Стрелки вокзальных часов отсчитывали время резкими скачками. К одиннадцати у Скейса пересохло во рту. Зайти бы в буфет, купить себе кофе и булочку!.. Но как покинуть место, как оторвать глаза от выхода?
Когда без десяти двенадцать убийца наконец появилась, Норман горько посмеялся над прежними сомнениями. Он тут же узнал ее — и ощутил всем телом такую боль, что невольно отвернулся, боясь, как бы прибывшая не почуяла его присутствие. Невозможно было поверить, что Мэри Дактон способна выдержать всесокрушающую волну этого узнавания; сама любовь не послала бы столь призывного, громогласного клича. Скейс ничего не видел, кроме лица да еще, пожалуй, маленькой сумочки в руках женщины. Годы рассеялись как дым; Норман опять сидел в здании суда с обитыми деревом стенами, неотрывно глядя на преступницу. Разве что на этот раз в отличие от прошлого мужчина с ужасом понял: их встреча была неизбежна, ведь они оба — жертвы. Скейс быстро шагнул за книжный ларек, согнулся пополам, точно у него заболел живот, и прижал к себе рюкзак, надеясь, что дрожащие пальцы заглушат мощный зов ножа. Какой-то человек с дипломатом озабоченно покосился на него. Норман выпрямил спину и заставил себя посмотреть на убийцу. Только теперь он заметил девушку. Поистине в такую минуту прозрения ничто не могло от него укрыться. Девчонка — ее родственница, не иначе. Даже не успев разглядеть подобие преступницы на мрачном юном лице или задуматься о том, что молоденькая спутница не годится женщине в сестры и вряд ли окажется ее племянницей, Скейс с абсолютной уверенностью знал: девушка — дочь Мэри Дактон.
У барьера она предъявила билет и какую-то бумагу, наверное, что-то вроде проездного, а мать отошла в сторонку, точно послушное дитя, путешествующее со взрослым человеком. Норман последовал за ними на восьмую платформу. Там уже толпилось около двадцати человек. Убийца с дочерью отошли ото всех ярдов на пятьдесят и молча встали. Скейс не рискнул выйти из общей группы, дабы не привлекать к себе внимания. Теперь, когда времени у них предостаточно, а заняться решительно нечем, та или другая могут узнать его, и тогда все пропало. Он развернул газету, повернулся к обеим вполоборота и стал прислушиваться к отдаленному шуму поезда. Первая часть плана была проста: неторопливо и незаметно сесть в тот же вагон, который выберут они. Это важно, если он не хочет потерять след на Кингз-Кросс. Какое везение, что современные междугородные поезда оборудованы длинными открытыми вагонами вместо прежних тесных купе. Вот где могли бы возникнуть сложности. Мало ему страха оказаться нечаянно узнанным даже после стольких долгих лет; мысль о том, чтобы сидеть с убийцей своего единственного ребенка буквально колено к колену, ловить на себе ее случайные, а то и любопытные взгляды, внезапно заинтересовавшиеся его некрасивым и незначительным видом, — подобная мысль была непереносима.
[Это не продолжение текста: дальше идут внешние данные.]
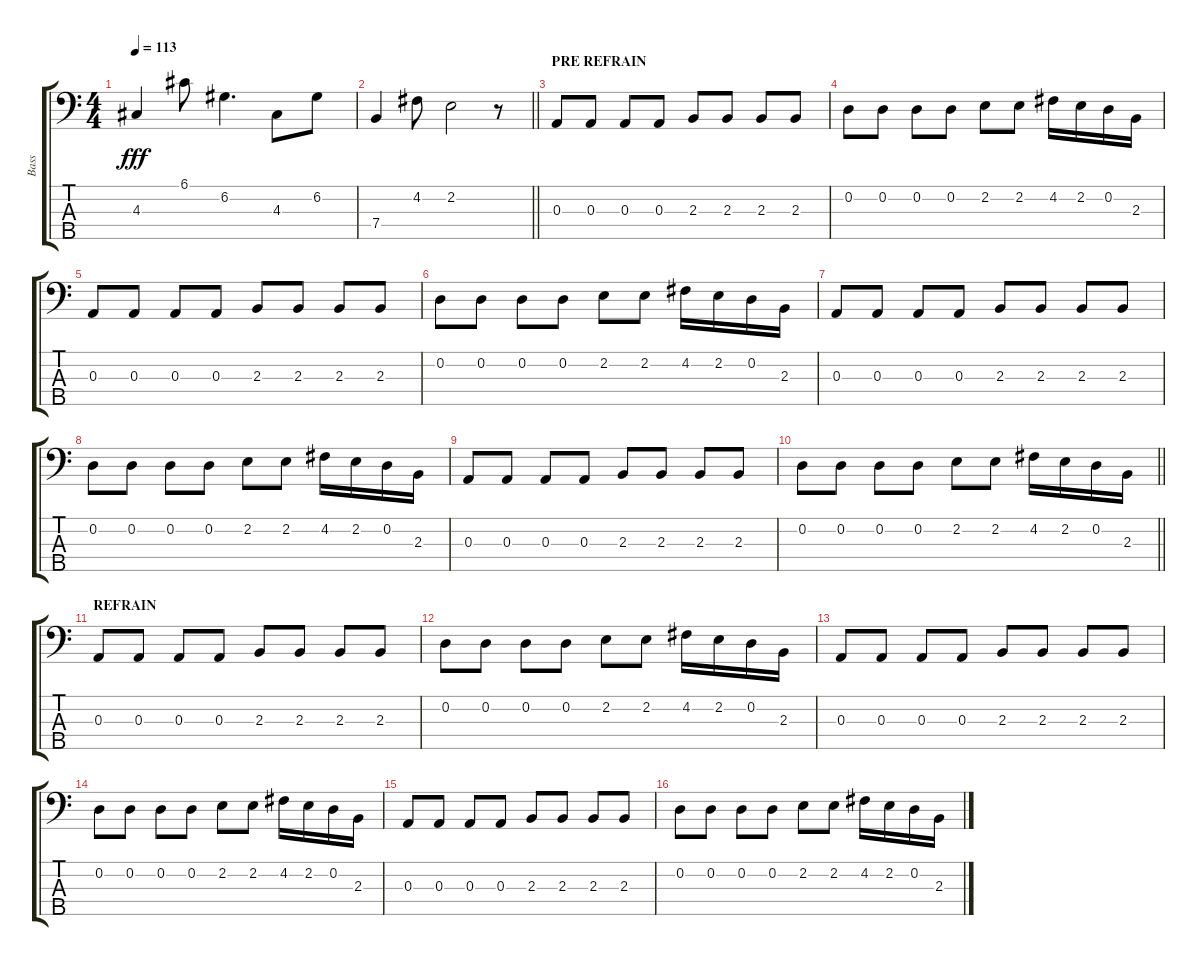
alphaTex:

\track ("Bass" "Bass") {instrument fretlessbass}
\staff {score tabs}
\tuning (G2 D2 A1 E1 B0) {hide}
\ts (4 4)
\tempo 113
\clef f4
\ks c
4.3.4{dy fff} 6.1.8 6.2.4{d} 4.3.8 6.2.8 |
\barLineRight lightlight
7.4.4 4.2.8 2.2.2 r.8 |
\section ("" "PRE REFRAIN")
0.3.8 0.3.8 0.3.8 0.3.8 2.3.8 2.3.8 2.3.8 2.3.8 |
0.2.8 0.2.8 0.2.8 0.2.8 2.2.8 2.2.8 4.2.16 2.2.16 0.2.16 2.3.16 |
0.3.8 0.3.8 0.3.8 0.3.8 2.3.8 2.3.8 2.3.8 2.3.8 |
0.2.8 0.2.8 0.2.8 0.2.8 2.2.8 2.2.8 4.2.16 2.2.16 0.2.16 2.3.16 |
0.3.8 0.3.8 0.3.8 0.3.8 2.3.8 2.3.8 2.3.8 2.3.8 |
0.2.8 0.2.8 0.2.8 0.2.8 2.2.8 2.2.8 4.2.16 2.2.16 0.2.16 2.3.16 |
0.3.8 0.3.8 0.3.8 0.3.8 2.3.8 2.3.8 2.3.8 2.3.8 |
\barLineRight lightlight
0.2.8 0.2.8 0.2.8 0.2.8 2.2.8 2.2.8 4.2.16 2.2.16 0.2.16 2.3.16 |
\section ("" "REFRAIN")
0.3.8 0.3.8 0.3.8 0.3.8 2.3.8 2.3.8 2.3.8 2.3.8 |
0.2.8 0.2.8 0.2.8 0.2.8 2.2.8 2.2.8 4.2.16 2.2.16 0.2.16 2.3.16 |
0.3.8 0.3.8 0.3.8 0.3.8 2.3.8 2.3.8 2.3.8 2.3.8 |
0.2.8 0.2.8 0.2.8 0.2.8 2.2.8 2.2.8 4.2.16 2.2.16 0.2.16 2.3.16 |
0.3.8 0.3.8 0.3.8 0.3.8 2.3.8 2.3.8 2.3.8 2.3.8 |
0.2.8 0.2.8 0.2.8 0.2.8 2.2.8 2.2.8 4.2.16 2.2.16 0.2.16 2.3.16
Поезд пришел точно по расписанию. Норман учтиво посторонился, пропуская семью с маленькими детьми, как вдруг перед его глазами возникли две стройные пассажирки со светлыми волосами. Женщины прошли в глубь купе и сели рядом. Скейс проскользнул на свободное место у окна, ближе к выходу, опустил рюкзак на столик и снова прикрылся газетой. Те, за кем он следил, пропали из вида, зато поверх «Дейли телеграф» он пристально следил за противоположной дверью на случай, если они пожелают сменить вагон. Впрочем, снаружи втискивались все новые пассажиры, и дамочки не поднимались со своих мест.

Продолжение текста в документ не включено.